[Collected data entries]
---*---
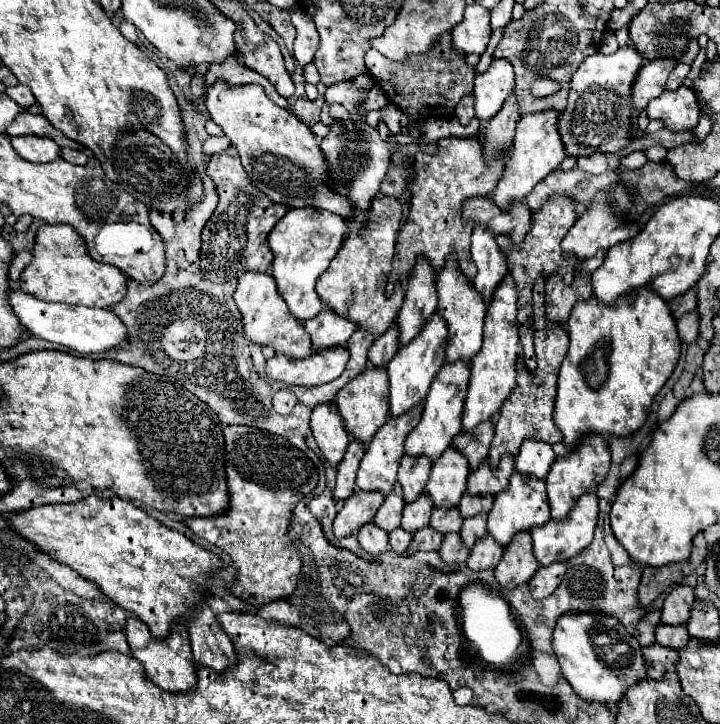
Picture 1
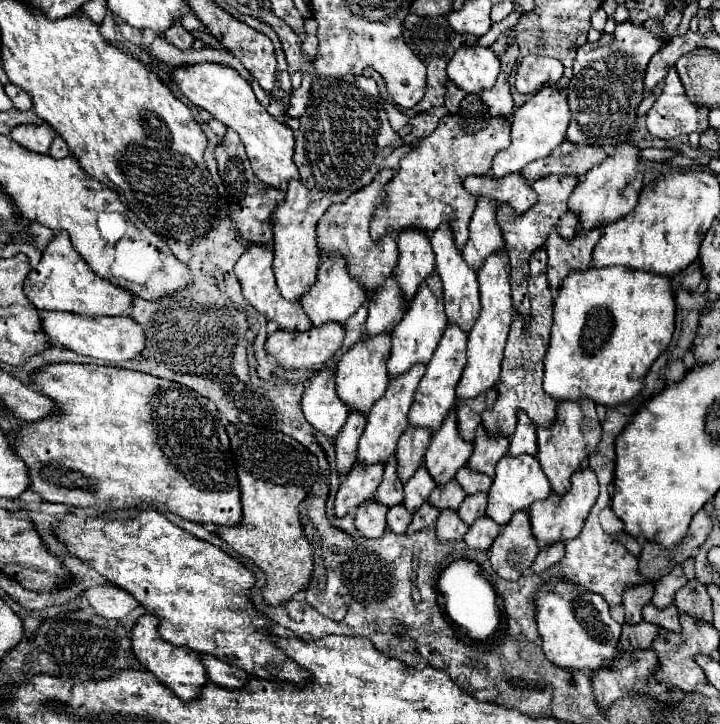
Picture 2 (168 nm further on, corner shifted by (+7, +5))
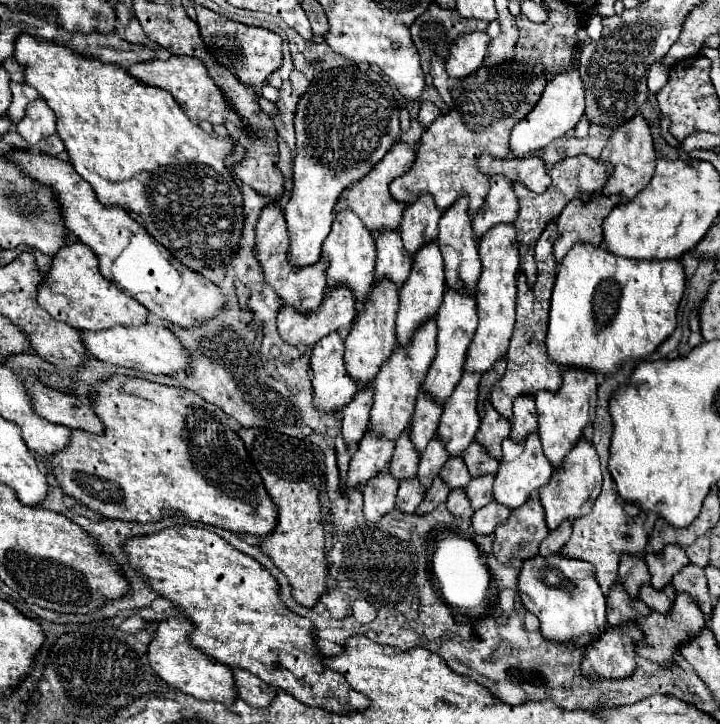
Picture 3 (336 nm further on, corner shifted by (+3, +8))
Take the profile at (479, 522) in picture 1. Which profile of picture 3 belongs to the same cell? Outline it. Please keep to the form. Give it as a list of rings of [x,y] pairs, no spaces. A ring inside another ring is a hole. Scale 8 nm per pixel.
[[[476,477],[466,487],[470,505],[474,511],[482,509],[484,505],[488,505],[492,501],[492,483],[494,483],[494,477]]]

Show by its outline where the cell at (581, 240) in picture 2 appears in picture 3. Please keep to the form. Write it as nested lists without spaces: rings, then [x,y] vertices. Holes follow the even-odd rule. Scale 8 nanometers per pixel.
[[[604,195],[592,197],[590,205],[570,201],[556,219],[558,225],[558,239],[554,243],[556,263],[560,263],[576,243],[590,243],[598,247],[602,243],[602,221],[620,201],[622,201],[620,197]]]

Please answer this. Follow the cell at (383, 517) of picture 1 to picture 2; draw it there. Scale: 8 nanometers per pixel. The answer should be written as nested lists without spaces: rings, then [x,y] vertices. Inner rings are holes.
[[[392,456],[388,462],[386,462],[386,468],[384,468],[384,478],[382,478],[382,484],[378,488],[378,494],[376,498],[380,500],[380,504],[384,506],[394,506],[394,504],[400,504],[404,500],[404,492],[402,492],[402,482],[396,474],[396,456]]]

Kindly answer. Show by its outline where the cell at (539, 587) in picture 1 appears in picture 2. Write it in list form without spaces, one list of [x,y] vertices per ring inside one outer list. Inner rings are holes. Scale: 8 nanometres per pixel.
[[[558,542],[558,544],[546,544],[546,546],[540,548],[540,552],[538,552],[534,564],[530,566],[530,570],[534,574],[540,574],[546,568],[550,568],[552,564],[556,564],[558,560],[562,560],[562,556],[564,556],[564,544],[562,542]]]

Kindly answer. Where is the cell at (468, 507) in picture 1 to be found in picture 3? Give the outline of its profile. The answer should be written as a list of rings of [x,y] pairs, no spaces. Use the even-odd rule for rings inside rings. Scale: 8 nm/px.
[[[472,443],[466,453],[462,455],[466,467],[468,467],[468,473],[472,477],[484,477],[484,475],[496,475],[498,471],[498,461],[488,457],[488,453],[480,447],[480,443]]]

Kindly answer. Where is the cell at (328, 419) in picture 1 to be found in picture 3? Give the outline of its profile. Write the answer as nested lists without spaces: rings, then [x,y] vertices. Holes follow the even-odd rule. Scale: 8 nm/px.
[[[330,333],[314,345],[312,357],[310,357],[310,367],[312,367],[312,403],[314,403],[314,407],[320,411],[332,411],[332,413],[344,409],[346,403],[350,403],[354,393],[358,391],[358,385],[346,373],[344,341],[340,339],[338,333]]]

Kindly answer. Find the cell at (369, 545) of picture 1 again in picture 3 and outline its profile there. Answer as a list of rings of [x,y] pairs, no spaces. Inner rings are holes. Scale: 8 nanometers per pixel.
[[[380,473],[372,477],[362,493],[364,493],[364,517],[368,521],[380,521],[386,513],[394,509],[394,499],[398,491],[398,481],[390,477],[390,473]]]

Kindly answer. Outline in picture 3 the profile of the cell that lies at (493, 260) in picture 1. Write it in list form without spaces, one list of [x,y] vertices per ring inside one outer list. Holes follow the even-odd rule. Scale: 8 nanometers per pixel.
[[[492,177],[490,191],[482,209],[472,219],[474,237],[480,239],[492,227],[500,223],[512,223],[518,217],[518,199],[512,191],[512,183],[506,177]]]

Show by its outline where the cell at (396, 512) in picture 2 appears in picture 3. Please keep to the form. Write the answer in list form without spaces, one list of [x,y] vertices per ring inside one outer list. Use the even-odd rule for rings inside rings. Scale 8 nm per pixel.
[[[406,479],[400,483],[400,489],[398,489],[398,495],[396,495],[396,505],[402,513],[414,513],[416,507],[422,503],[422,487],[418,483],[418,479]]]

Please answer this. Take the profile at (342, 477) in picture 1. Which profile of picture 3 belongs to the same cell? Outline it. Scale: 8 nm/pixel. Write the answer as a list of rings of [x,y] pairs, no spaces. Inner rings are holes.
[[[362,387],[354,399],[342,409],[342,435],[348,447],[360,443],[368,431],[368,417],[372,409],[372,387]]]

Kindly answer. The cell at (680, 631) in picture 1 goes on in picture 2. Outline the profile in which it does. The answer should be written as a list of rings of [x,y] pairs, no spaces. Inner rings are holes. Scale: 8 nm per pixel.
[[[646,604],[646,608],[642,610],[642,616],[660,626],[660,628],[666,628],[670,632],[680,632],[680,622],[678,622],[678,608],[674,604],[666,606],[666,608],[656,608],[654,604]]]

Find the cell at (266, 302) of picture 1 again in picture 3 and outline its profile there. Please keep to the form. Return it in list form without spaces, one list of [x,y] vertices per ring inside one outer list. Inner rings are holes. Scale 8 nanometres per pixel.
[[[266,205],[260,221],[256,225],[256,257],[258,263],[262,267],[264,279],[266,283],[278,293],[278,297],[284,301],[284,305],[290,305],[292,309],[296,309],[298,313],[314,313],[322,299],[324,299],[324,289],[326,289],[326,265],[322,261],[308,265],[308,267],[300,267],[294,269],[288,259],[288,233],[286,233],[286,221],[282,215],[282,209],[278,205]]]

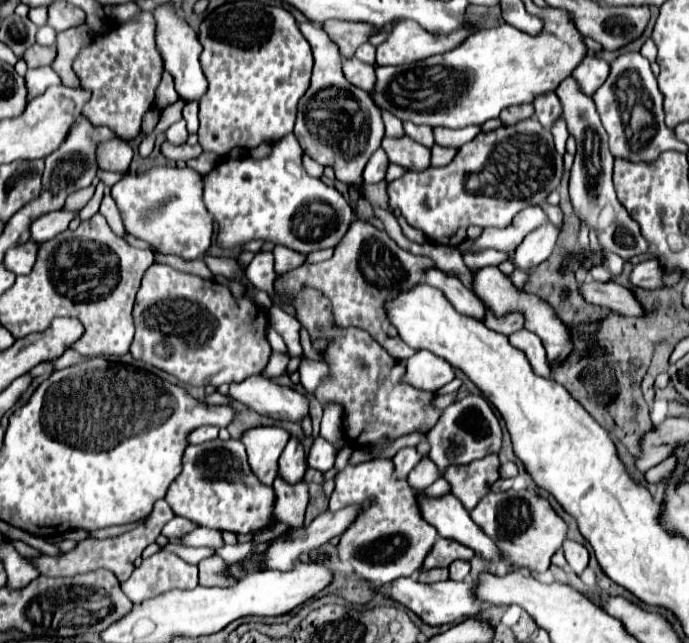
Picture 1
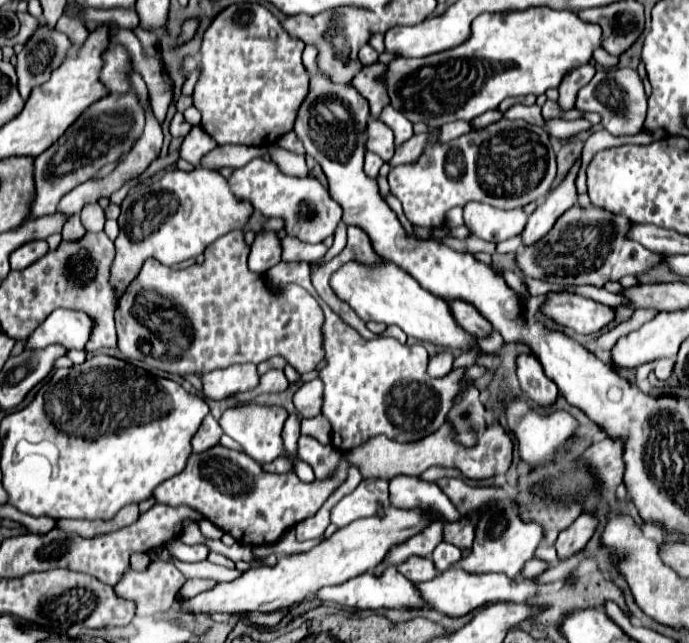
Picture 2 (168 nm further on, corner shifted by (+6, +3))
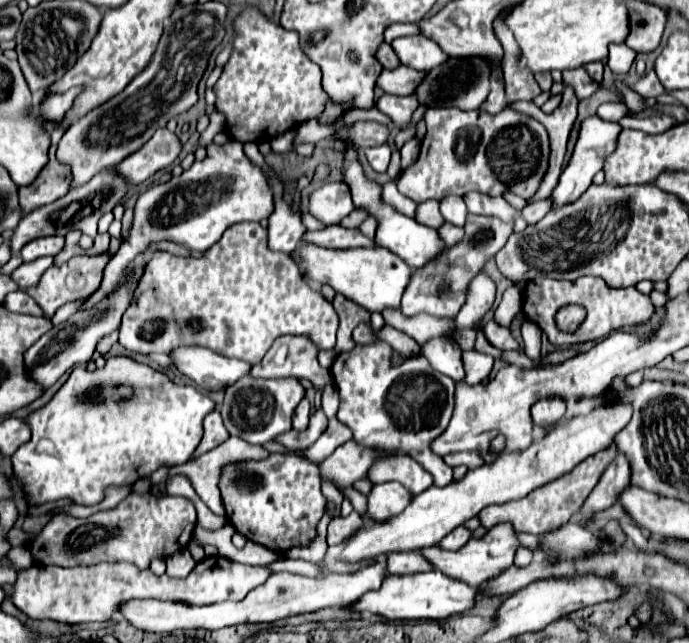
---*---
▸ EXERCISE GOAL
Images stay out, but the rest of the records must be retyped exactly.

▸ TASK RESULT
Picture 1
Picture 2 (168 nm further on, corner shifted by (+7, +5))
Picture 3 (336 nm further on, corner shifted by (+3, +8))
Take the profile at (479, 522) in picture 1. Which profile of picture 3 belongs to the same cell? Outline it. Please keep to the form. Give it as a list of rings of [x,y] pairs, no spaces. A ring inside another ring is a hole. Scale 8 nm per pixel.
[[[476,477],[466,487],[470,505],[474,511],[482,509],[484,505],[488,505],[492,501],[492,483],[494,483],[494,477]]]

Show by its outline where the cell at (581, 240) in picture 2 appears in picture 3. Please keep to the form. Write it as nested lists without spaces: rings, then [x,y] vertices. Holes follow the even-odd rule. Scale 8 nanometers per pixel.
[[[604,195],[592,197],[590,205],[570,201],[556,219],[558,225],[558,239],[554,243],[556,263],[560,263],[576,243],[590,243],[598,247],[602,243],[602,221],[620,201],[622,201],[620,197]]]

Please answer this. Follow the cell at (383, 517) of picture 1 to picture 2; draw it there. Scale: 8 nanometers per pixel. The answer should be written as nested lists without spaces: rings, then [x,y] vertices. Inner rings are holes.
[[[392,456],[388,462],[386,462],[386,468],[384,468],[384,478],[382,478],[382,484],[378,488],[378,494],[376,498],[380,500],[380,504],[384,506],[394,506],[394,504],[400,504],[404,500],[404,492],[402,492],[402,482],[396,474],[396,456]]]

Kindly answer. Show by its outline where the cell at (539, 587) in picture 1 appears in picture 2. Write it in list form without spaces, one list of [x,y] vertices per ring inside one outer list. Inner rings are holes. Scale: 8 nanometres per pixel.
[[[558,542],[558,544],[546,544],[546,546],[540,548],[540,552],[538,552],[534,564],[530,566],[530,570],[534,574],[540,574],[546,568],[550,568],[552,564],[556,564],[558,560],[562,560],[562,556],[564,556],[564,544],[562,542]]]

Kindly answer. Where is the cell at (468, 507) in picture 1 to be found in picture 3? Give the outline of its profile. The answer should be written as a list of rings of [x,y] pairs, no spaces. Use the even-odd rule for rings inside rings. Scale: 8 nm/px.
[[[472,443],[466,453],[462,455],[466,467],[468,467],[468,473],[472,477],[484,477],[484,475],[496,475],[498,471],[498,461],[488,457],[488,453],[480,447],[480,443]]]

Kindly answer. Where is the cell at (328, 419) in picture 1 to be found in picture 3? Give the outline of its profile. Write the answer as nested lists without spaces: rings, then [x,y] vertices. Holes follow the even-odd rule. Scale: 8 nm/px.
[[[330,333],[314,345],[312,357],[310,357],[310,367],[312,367],[312,403],[314,403],[314,407],[320,411],[332,411],[332,413],[344,409],[346,403],[350,403],[354,393],[358,391],[358,385],[346,373],[344,341],[340,339],[338,333]]]

Kindly answer. Find the cell at (369, 545) of picture 1 again in picture 3 and outline its profile there. Answer as a list of rings of [x,y] pairs, no spaces. Inner rings are holes. Scale: 8 nanometers per pixel.
[[[380,473],[372,477],[362,493],[364,493],[364,517],[368,521],[380,521],[386,513],[394,509],[394,499],[398,491],[398,481],[390,477],[390,473]]]

Kindly answer. Outline in picture 3 the profile of the cell that lies at (493, 260) in picture 1. Write it in list form without spaces, one list of [x,y] vertices per ring inside one outer list. Holes follow the even-odd rule. Scale: 8 nanometers per pixel.
[[[492,177],[490,191],[482,209],[472,219],[474,237],[480,239],[492,227],[500,223],[512,223],[518,217],[518,199],[512,191],[512,183],[506,177]]]

Show by its outline where the cell at (396, 512) in picture 2 appears in picture 3. Please keep to the form. Write the answer in list form without spaces, one list of [x,y] vertices per ring inside one outer list. Use the even-odd rule for rings inside rings. Scale 8 nm per pixel.
[[[406,479],[400,483],[400,489],[398,489],[398,495],[396,495],[396,505],[402,513],[414,513],[416,507],[422,503],[422,487],[418,483],[418,479]]]

Please answer this. Take the profile at (342, 477) in picture 1. Which profile of picture 3 belongs to the same cell? Outline it. Scale: 8 nm/pixel. Write the answer as a list of rings of [x,y] pairs, no spaces. Inner rings are holes.
[[[362,387],[354,399],[342,409],[342,435],[348,447],[360,443],[368,431],[368,417],[372,409],[372,387]]]

Kindly answer. The cell at (680, 631) in picture 1 goes on in picture 2. Outline the profile in which it does. The answer should be written as a list of rings of [x,y] pairs, no spaces. Inner rings are holes. Scale: 8 nm per pixel.
[[[646,604],[646,608],[642,610],[642,616],[660,626],[660,628],[666,628],[670,632],[680,632],[680,622],[678,622],[678,608],[674,604],[666,606],[666,608],[656,608],[654,604]]]

Find the cell at (266, 302) of picture 1 again in picture 3 and outline its profile there. Please keep to the form. Return it in list form without spaces, one list of [x,y] vertices per ring inside one outer list. Inner rings are holes. Scale 8 nanometres per pixel.
[[[266,205],[260,221],[256,225],[256,257],[258,263],[262,267],[264,279],[266,283],[278,293],[278,297],[284,301],[284,305],[290,305],[292,309],[296,309],[298,313],[314,313],[322,299],[324,299],[324,289],[326,289],[326,265],[322,261],[308,265],[308,267],[300,267],[294,269],[288,259],[288,233],[286,233],[286,221],[282,215],[282,209],[278,205]]]

Picture 1
Picture 2 (168 nm further on, corner shifted by (+6, +3))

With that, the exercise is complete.